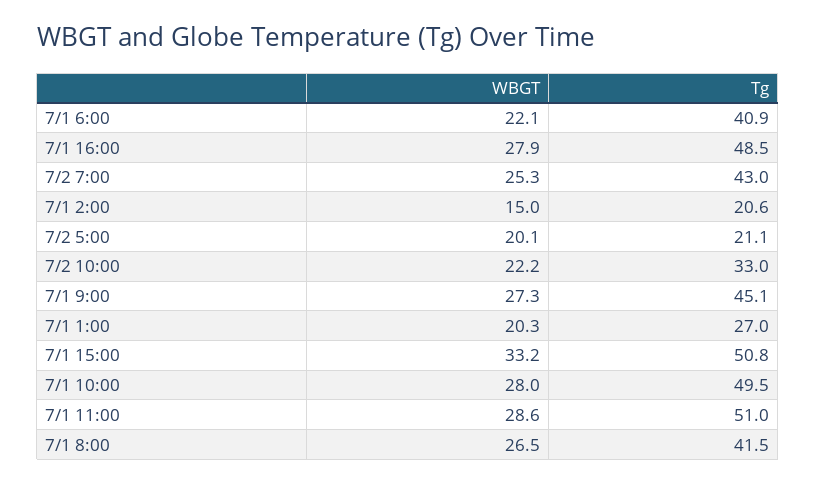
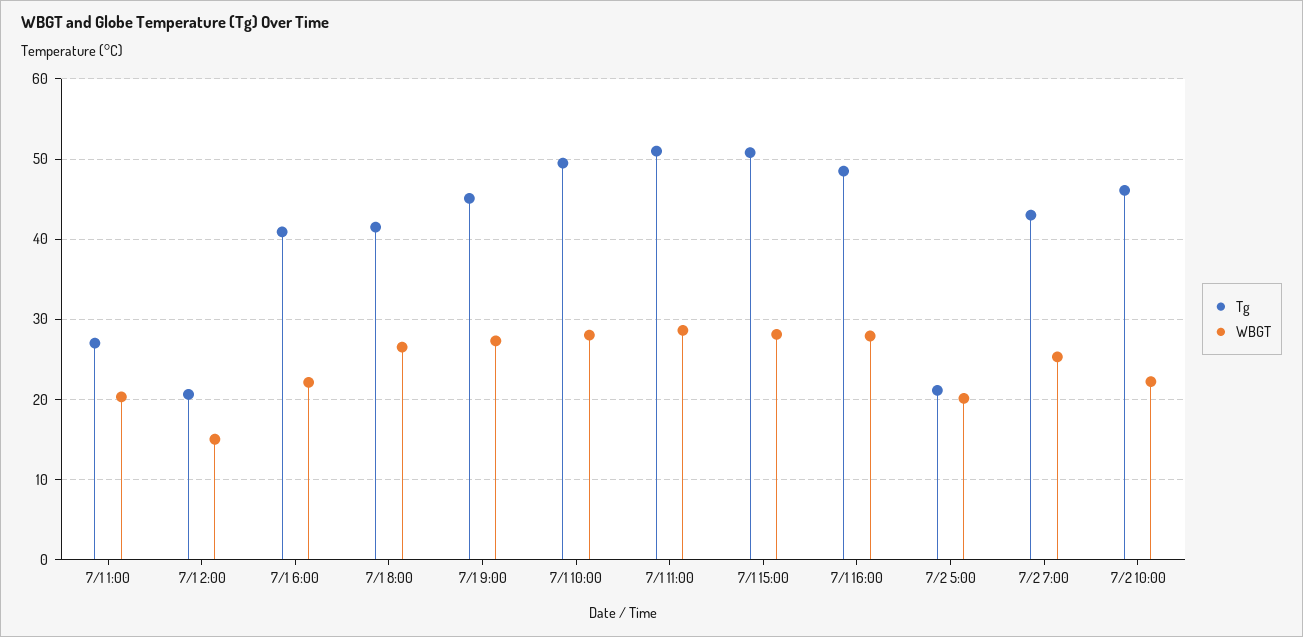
  {
    "WBGT": {
      "7/1 6:00": 22.1,
      "7/1 16:00": 27.9,
      "7/2 7:00": 25.3,
      "7/1 2:00": 15,
      "7/2 5:00": 20.1,
      "7/2 10:00": 22.2,
      "7/1 9:00": 27.3,
      "7/1 1:00": 20.3,
-     "7/1 15:00": 33.2,
+     "7/1 15:00": 28,
      "7/1 10:00": 28,
      "7/1 11:00": 28.6,
      "7/1 8:00": 26.5
    },
    "Tg": {
      "7/1 6:00": 40.9,
      "7/1 16:00": 48.5,
      "7/2 7:00": 43,
      "7/1 2:00": 20.6,
      "7/2 5:00": 21.1,
-     "7/2 10:00": 33,
+     "7/2 10:00": 46,
      "7/1 9:00": 45.1,
      "7/1 1:00": 27,
      "7/1 15:00": 50.8,
      "7/1 10:00": 49.5,
      "7/1 11:00": 51,
      "7/1 8:00": 41.5
    }
  }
::::::::::
Task —
For this exercise, transcribe the data above line by line, exactly, with pictures omitted.

Answer to this problem —
  {
    "WBGT": {
      "7/1 6:00": 22.1,
      "7/1 16:00": 27.9,
      "7/2 7:00": 25.3,
      "7/1 2:00": 15,
      "7/2 5:00": 20.1,
      "7/2 10:00": 22.2,
      "7/1 9:00": 27.3,
      "7/1 1:00": 20.3,
-     "7/1 15:00": 33.2,
+     "7/1 15:00": 28,
      "7/1 10:00": 28,
      "7/1 11:00": 28.6,
      "7/1 8:00": 26.5
    },
    "Tg": {
      "7/1 6:00": 40.9,
      "7/1 16:00": 48.5,
      "7/2 7:00": 43,
      "7/1 2:00": 20.6,
      "7/2 5:00": 21.1,
-     "7/2 10:00": 33,
+     "7/2 10:00": 46,
      "7/1 9:00": 45.1,
      "7/1 1:00": 27,
      "7/1 15:00": 50.8,
      "7/1 10:00": 49.5,
      "7/1 11:00": 51,
      "7/1 8:00": 41.5
    }
  }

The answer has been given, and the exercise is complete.